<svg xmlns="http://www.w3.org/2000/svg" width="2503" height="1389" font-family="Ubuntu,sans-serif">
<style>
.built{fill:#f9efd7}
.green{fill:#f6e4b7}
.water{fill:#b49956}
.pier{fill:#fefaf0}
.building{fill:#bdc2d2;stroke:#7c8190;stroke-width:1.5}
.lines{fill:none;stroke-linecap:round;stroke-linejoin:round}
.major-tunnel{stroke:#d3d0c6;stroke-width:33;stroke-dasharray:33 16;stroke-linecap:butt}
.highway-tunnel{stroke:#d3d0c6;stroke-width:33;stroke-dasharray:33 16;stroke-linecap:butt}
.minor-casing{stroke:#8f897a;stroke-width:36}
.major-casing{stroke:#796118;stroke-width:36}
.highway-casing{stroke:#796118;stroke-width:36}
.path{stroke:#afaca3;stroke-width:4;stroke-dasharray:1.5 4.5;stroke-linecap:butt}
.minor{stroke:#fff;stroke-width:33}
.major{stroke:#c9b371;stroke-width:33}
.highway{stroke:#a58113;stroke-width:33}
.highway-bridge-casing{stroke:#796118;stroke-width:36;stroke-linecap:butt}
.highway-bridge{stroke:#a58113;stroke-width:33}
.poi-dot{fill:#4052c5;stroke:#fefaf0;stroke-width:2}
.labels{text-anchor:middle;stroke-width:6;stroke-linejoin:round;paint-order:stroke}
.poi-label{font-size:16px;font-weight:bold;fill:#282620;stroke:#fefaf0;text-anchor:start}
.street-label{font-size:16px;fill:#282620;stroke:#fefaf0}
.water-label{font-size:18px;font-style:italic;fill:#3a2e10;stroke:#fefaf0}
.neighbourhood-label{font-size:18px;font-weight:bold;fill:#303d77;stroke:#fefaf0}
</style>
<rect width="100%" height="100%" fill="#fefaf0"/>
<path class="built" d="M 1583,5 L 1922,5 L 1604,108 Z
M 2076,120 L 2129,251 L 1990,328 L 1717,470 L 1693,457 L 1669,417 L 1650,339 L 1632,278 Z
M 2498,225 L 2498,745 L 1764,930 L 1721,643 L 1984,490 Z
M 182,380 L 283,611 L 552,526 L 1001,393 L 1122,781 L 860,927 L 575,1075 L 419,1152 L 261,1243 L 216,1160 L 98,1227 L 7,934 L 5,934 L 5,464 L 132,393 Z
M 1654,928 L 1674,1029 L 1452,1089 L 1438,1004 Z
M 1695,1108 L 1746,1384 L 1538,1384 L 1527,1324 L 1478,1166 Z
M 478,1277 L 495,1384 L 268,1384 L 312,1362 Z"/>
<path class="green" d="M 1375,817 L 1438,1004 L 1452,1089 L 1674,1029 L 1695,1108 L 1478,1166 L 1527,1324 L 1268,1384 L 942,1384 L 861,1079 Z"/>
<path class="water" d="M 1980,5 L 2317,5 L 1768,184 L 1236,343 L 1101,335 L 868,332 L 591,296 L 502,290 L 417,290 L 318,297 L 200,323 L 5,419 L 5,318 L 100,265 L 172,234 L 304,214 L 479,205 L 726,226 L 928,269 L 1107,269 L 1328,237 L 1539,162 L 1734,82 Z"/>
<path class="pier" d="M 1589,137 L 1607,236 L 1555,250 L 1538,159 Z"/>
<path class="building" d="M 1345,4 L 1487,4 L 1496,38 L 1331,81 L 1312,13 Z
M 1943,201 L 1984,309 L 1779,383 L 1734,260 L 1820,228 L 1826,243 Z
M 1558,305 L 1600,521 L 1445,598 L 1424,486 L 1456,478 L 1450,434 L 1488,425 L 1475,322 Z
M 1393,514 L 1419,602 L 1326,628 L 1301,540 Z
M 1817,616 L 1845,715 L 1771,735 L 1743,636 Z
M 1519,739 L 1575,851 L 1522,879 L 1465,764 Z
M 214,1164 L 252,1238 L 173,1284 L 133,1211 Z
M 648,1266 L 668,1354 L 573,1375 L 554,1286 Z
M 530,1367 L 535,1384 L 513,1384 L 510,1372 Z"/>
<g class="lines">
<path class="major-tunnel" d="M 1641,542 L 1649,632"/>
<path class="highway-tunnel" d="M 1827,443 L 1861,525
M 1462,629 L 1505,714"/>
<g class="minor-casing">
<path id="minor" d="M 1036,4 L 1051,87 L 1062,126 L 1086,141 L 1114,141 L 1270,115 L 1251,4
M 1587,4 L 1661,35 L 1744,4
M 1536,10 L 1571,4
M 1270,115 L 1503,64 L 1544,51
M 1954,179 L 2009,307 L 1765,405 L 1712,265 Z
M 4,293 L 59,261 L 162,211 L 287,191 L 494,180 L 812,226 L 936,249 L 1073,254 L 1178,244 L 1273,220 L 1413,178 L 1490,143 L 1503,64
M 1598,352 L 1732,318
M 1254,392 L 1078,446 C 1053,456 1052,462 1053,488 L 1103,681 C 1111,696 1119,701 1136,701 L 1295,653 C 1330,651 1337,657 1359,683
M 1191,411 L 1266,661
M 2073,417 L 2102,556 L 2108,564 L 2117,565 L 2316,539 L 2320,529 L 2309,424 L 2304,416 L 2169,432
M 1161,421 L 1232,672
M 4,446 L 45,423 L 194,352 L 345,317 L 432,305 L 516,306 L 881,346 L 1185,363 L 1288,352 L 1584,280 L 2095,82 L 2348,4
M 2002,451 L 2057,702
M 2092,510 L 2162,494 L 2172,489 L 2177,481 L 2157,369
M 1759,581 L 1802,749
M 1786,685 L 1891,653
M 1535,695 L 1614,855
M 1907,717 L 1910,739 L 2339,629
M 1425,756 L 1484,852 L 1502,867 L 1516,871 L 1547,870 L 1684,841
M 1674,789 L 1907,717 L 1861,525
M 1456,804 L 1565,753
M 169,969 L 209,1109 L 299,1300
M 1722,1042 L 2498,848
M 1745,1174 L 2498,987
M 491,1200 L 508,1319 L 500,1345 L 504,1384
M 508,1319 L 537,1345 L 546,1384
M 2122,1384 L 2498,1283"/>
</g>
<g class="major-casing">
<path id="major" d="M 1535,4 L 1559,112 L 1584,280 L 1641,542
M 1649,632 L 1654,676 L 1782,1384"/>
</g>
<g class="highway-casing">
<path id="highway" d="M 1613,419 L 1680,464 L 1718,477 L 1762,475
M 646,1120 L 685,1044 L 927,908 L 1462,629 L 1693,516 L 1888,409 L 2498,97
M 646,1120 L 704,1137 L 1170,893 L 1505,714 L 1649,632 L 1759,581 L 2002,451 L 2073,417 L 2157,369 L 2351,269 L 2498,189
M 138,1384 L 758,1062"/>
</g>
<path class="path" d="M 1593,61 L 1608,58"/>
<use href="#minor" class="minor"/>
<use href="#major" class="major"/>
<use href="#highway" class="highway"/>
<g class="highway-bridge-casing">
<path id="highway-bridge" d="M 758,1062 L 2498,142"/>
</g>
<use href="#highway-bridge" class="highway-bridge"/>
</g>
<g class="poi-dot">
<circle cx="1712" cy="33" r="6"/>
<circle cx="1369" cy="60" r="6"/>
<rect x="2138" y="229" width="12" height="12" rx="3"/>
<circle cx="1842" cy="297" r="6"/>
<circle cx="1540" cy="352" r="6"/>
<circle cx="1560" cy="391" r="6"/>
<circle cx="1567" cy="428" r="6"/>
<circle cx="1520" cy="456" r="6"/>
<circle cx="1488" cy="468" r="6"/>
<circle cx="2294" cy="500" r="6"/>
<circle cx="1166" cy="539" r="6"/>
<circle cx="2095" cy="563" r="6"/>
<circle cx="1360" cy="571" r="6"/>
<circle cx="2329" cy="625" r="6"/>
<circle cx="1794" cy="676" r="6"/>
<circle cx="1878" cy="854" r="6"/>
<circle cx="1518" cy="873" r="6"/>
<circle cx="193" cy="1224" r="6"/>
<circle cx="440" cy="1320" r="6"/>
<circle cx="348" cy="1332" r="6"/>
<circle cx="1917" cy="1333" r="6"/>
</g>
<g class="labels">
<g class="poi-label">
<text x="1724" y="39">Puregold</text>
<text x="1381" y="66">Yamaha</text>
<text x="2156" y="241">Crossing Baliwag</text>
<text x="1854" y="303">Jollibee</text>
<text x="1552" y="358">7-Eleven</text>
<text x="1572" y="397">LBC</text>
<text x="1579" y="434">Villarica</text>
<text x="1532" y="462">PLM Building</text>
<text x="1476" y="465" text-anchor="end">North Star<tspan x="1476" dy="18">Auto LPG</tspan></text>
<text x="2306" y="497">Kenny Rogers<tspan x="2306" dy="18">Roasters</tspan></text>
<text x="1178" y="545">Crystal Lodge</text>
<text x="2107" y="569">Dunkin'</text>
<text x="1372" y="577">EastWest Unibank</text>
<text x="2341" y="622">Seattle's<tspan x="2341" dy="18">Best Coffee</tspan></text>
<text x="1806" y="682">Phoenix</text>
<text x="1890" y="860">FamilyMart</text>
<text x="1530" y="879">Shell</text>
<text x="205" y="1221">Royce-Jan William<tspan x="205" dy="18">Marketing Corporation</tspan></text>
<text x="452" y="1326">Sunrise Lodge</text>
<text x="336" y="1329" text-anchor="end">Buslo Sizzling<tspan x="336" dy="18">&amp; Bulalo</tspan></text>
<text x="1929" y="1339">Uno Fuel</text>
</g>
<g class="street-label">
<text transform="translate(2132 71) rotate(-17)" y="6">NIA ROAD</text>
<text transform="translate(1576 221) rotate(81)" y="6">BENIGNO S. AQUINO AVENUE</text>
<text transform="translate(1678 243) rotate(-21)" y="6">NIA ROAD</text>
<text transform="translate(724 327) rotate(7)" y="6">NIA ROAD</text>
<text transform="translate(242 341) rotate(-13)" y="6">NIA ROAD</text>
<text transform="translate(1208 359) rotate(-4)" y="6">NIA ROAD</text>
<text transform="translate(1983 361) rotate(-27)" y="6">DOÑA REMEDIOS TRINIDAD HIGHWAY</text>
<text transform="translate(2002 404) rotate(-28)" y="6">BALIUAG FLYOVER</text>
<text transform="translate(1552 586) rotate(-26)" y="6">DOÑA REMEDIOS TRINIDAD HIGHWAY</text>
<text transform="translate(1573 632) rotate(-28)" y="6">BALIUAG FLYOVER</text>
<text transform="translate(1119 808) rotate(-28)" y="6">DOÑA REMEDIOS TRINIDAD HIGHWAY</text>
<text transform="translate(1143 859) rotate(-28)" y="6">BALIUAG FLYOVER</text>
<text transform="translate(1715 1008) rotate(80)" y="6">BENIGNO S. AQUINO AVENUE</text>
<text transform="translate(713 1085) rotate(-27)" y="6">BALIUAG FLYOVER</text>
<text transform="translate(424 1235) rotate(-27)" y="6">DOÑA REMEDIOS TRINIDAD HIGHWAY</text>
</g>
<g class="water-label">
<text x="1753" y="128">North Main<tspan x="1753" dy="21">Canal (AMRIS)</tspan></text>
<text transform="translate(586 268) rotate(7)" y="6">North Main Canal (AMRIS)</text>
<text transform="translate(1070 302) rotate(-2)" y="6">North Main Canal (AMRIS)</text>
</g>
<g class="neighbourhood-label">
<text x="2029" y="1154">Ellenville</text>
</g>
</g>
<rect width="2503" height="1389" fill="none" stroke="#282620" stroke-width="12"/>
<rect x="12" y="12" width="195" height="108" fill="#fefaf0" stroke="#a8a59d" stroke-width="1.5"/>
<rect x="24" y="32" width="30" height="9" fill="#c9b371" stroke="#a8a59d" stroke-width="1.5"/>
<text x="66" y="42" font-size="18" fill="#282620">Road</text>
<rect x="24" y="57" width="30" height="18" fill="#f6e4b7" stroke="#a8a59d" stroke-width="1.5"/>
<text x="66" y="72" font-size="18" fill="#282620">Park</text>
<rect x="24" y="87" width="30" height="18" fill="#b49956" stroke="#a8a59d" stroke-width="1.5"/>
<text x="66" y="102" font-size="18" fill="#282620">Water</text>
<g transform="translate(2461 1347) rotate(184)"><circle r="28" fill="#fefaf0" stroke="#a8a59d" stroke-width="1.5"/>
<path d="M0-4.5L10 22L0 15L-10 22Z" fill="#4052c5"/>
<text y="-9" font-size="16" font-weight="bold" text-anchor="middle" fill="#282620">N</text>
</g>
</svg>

■ ■ ■

● **ASSIGNED TASK**: Every line above holding the string "labels" should be listed.

● **EXERCISE RESULT**:
.labels{text-anchor:middle;stroke-width:6;stroke-linejoin:round;paint-order:stroke}
<g class="labels">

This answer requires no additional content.